■ Work required
Return each line of the records with nothing changed, pictures excepted.

■ Records
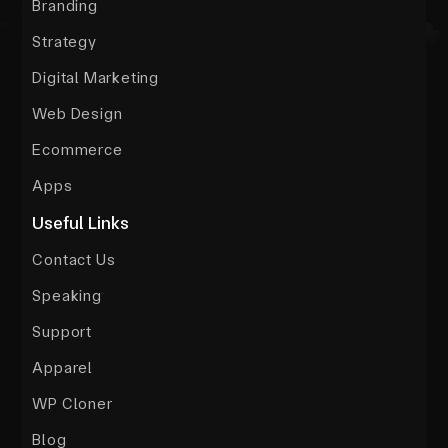
Branding
Strategy
Digital Marketing
Web Design
Ecommerce
Apps
Useful Links
Contact Us
Speaking
Support
Apparel
WP Cloner
Blog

■ Written answer
Branding
Strategy
Digital Marketing
Web Design
Ecommerce
Apps
Useful Links
Contact Us
Speaking
Support
Apparel
WP Cloner
Blog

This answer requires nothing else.